I racked my last mead (Mambo Melomel) of this year tonight from the primary to secondary. I like to use chopped dried fruit in my must to add flavor and yeast nutrients and thought I would share my racking technique. I know Hippie and other would say "just use a straining bag" but I like the idea of letting the fruit be free in the must to do it's thang!


The funnel has a screen insert and I use a small spoon to scrape the fruit and other solids off the screen to get all the liquid.


http://www.finevinewines.com/ProdDet.asp?PartNumber=4704


My boy Hunter is the next generation vintner here at Valley Brew!












Spoon this fruit over your cereal in the morning!


----------



## bilbo-in-maine (Oct 24, 2005)

Does Hunter join Dad for morning cereal with fruit? Lucky boy! 

Just curious about the oxygen effect from the free-fall into the carboy. Is 
oxygenation ok at this stage, or is mead different from wine in that regard?

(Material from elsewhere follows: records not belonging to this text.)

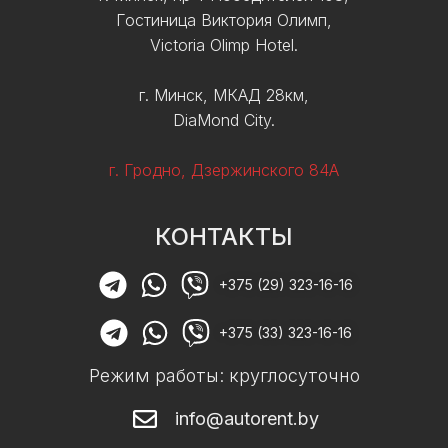
Гостиница Виктория Олимп,
Victoria Olimp Hotel.
г. Минск, МКАД 28км,
DiaMond City.
г. Гродно, Дзержинского 84А
КОНТАКТЫ
+375 (29) 323-16-16
+375 (33) 323-16-16
Режим работы: круглосуточно
info@autorent.by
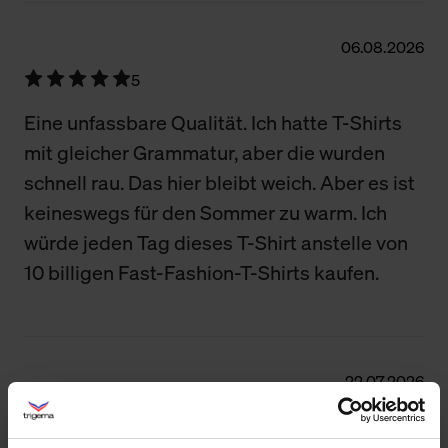
06.08.2026
5
Eine unfassbare Qualität. Ich hatte T-Shirts
mit gleicher Grammatur, aber die wurden
schnell rau. Das hier bleibt weich. Aber es ist
keineswegs für den Sommer zu warm. Ich
würde jeden Tag dieses T-Shirt anstelle von
10 billigen Fast-Fashion-T-Shirts kaufen.
22.07.2026
5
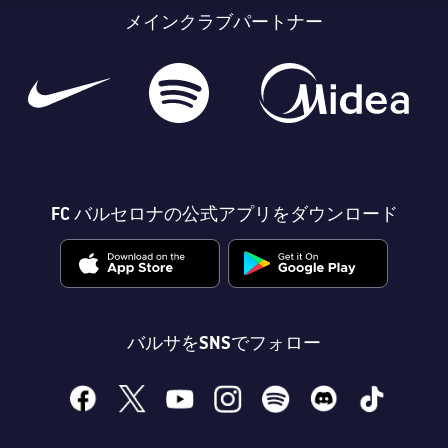
メインクラブパートナー
FC バルセロナの公式アプリをダウンロード
バルサをSNSでフォロー
facebook
x
youtube
instagram
spotify
discord
tiktok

This is great seeing the photos - keep them coming.

Bill


----------



## Angell Wine (Oct 24, 2005)

please don't take offense when i say this, but your son look like he was about to cry, like "daddy I don't want my picture taken." I have a son that is 5 years old and I've seen that look before. I couldn't help but laugh. You do have good looking boy there.


----------



## masta (Oct 24, 2005)

Great question Bill...the aeration at this stage is ok for the mead since the time exposure is small and the fermentation is still quite active (SG 1.020) so any air will be forced out with the along with the escaping CO2.


----------



## Hippie (Oct 24, 2005)

Looks good to me! I have used the same method lots of times myself, Masta. Even with a straining bag, the must will clog up the screen.


----------



## bilbo-in-maine (Oct 25, 2005)

Given what you said in another thread about the relative densities of CO2 
and oxygen, it makes a lot of sense, especially if the must is still so 
active. Cleaning and drying the funnel appeals more than all the fuss 
involved with properly cleaning and drying the transfer hose. Thanks for 
sharing the method.
Bill


----------



## Waldo (Oct 25, 2005)

Now I just gotta know Masta how the heck did all dat fruit come through dat spigget on de fermenter


----------



## masta (Oct 25, 2005)

It didn't I poured it out to get all the liquid!


----------



## Waldo (Oct 27, 2005)

I knew that, just kidding. So how long could you keep that fruit in the fridge for other uses..like on cereal. I bet it would be good in a fruit salad to


----------



## masta (Oct 27, 2005)

Actually it smells kind of nasty and I think that is why Hunter was making that face!


----------



## bilbo-in-maine (Oct 27, 2005)

Yeah, but if you want to see some alcohol-challenged flying insects, just 
put it out in the compost...


----------



## Harry (Oct 27, 2005)

Try it on some icecream ummm






Harry


----------